During a special screening of the original preview version of Gremlins at the Brooklyn Academy of Music last summer, director Joe Dante explained why his madcap Christmastime horror comedy could never be made today. It’s not just that Hollywood, especially Warner Bros. who released Gremlins in the first place, is petrified of the financial risk inherent in backing weirdo original pictures. The reason is that Gremlins and films of its era were made explicitly to be seen in a theater full of people, their reactions to jokes and bizarre sights building with centrifugal force as the sounds of laughter and the movie swirled through the air. Today movies are made to both pummel the audience in the theater - the shared experience as exhausting sensory blitz - or be viewed on a phone. Gremlins, said Dante, couldn’t be made today in part because its best scene, the viciously dark Christmas tragedy story, wouldn’t work. It simply wouldn’t be as completely hilarious as it is without all the people in the room laughing with you.
Of course, Warner Bros. didn’t want it in the movie even back then. Dante, still just a young director with no clout, was adamant that the scene stay and it made the final cut purely because producer Steven Spielberg supported Dante’s choice. According to the director, though, Spielberg was just backing up a fellow director; he didn’t get the appeal of the scene either. Watching it in isolation, you can see why both the studio and the famed Indiana Jones director were troubled. Right when Gremlins is reaching a fever pitch of creepy critter action, the movie stops dead in its tracks so Phoebe Cates can tell a story about why she hates Christmas so much.

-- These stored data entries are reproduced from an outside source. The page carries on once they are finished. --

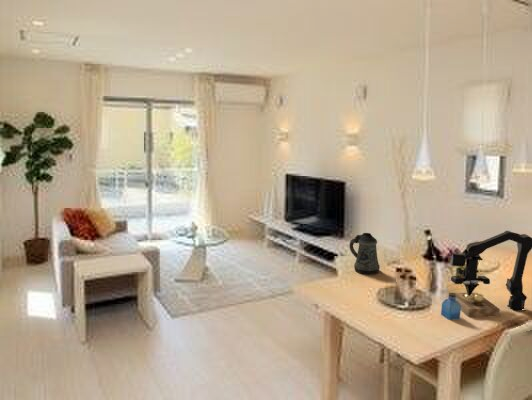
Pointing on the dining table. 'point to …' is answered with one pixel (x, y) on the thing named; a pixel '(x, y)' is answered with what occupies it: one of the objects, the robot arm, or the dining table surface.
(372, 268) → the beer stein
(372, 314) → the dining table surface
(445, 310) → the perfume bottle
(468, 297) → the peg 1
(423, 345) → the dining table surface
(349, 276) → the dining table surface
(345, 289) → the dining table surface
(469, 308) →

Make no mistake: it is grim. The story she tells is black as midnight, delivered with utter conviction and sincerity by Cates, and Dante lingers on the scene for a long time before turning back to the evil Stripe and his Gremlin posse getting up to no good. There’s some foreshadowing to this moment before it rears its ugly head, but there’s nothing to indicate that her aversion to the holiday was so terrible. In short: not only did her father die on Christmas, he died by breaking his neck coming down the chimney dressed as Santa Claus and they didn’t find him until his body started decomposing days later. Even Gizmo, remarkable little puppet that he is, is giving her a look that says, “Damn. I mean. Woof. That’s rough.”
Here’s the thing, though: it’s funny. Gut-bustingly, brutally, aggressively funny. I’d always found it funny on my own; everything about the way it’s framed hints that despite the tone it’s not intended to be taken seriously. The fact that it cuts away to Gizmo at all is hilarious. He’s a ball of fuzz that can’t get wet or go in sunlight, the Earth’s most abundant resources. Who the hell cares what the fuzzball is doing? But there’s also the reactions from everyman Zack Galligan, who’s surrounded by an enormous festive silhouette reading, “Christmas!” It’s patently farcical and utterly human at the same time, playing the scene as absurdist but also satirizing the thick, saccharine pap that typifies most Christmas movies. Bad things happen at Christmas too; bad things are happening just outside the bank where Cates and Galligan are hiding. When Christmas sucks for you, no matter the cause, it sucks hard.
It’s hard to describe precisely how well this scene plays in a packed theater. It comes almost immediately after the movie’s most memorable effects blitzes, when Cates is serving dozens of gremlins at the bar across the street. Dante is almost manic in his depiction of gremlins indulging in as many vices as possible: gremlins drinking, smoking, flashing in a long trench coat when they have nothing to flash, gunning each other down, rocking ski masks and attempting old fashioned ‘80s muggings, breakdancing, gambling. Name something your parents told you not to do, and the gremlins are doing it in the bar. When it finally ends, the crowd in the theater is dizzy with ascending laughs, and then Dante gives them just enough time to breathe as Cates and Galligan escape and look for somewhere to hide. Then he hits them with the Worst Christmas Story Ever Told. And he knocks them down all over again.
Gremlins’ best bit isn’t really a replicable comedy move. By the time Warner Bros. convinced Dante to make Gremlins 2: The New Batch, itself a massive parody of Hollywood’s lust for sequels, Cates’ story became just another target for derision. At one point she starts solemnly relating why she can’t bear President’s Day, and Galligan just starts hurrying her out of the room. If the long-rumored Gremlins remake happens, this is hardly a moment the studio will think is brand-essential. In the original, though, it’s the moment that defines Dante’s achievement, a crowd-delighting comedy that can do sly, subtle, and subversive humor just as well as big, dumb slapstick.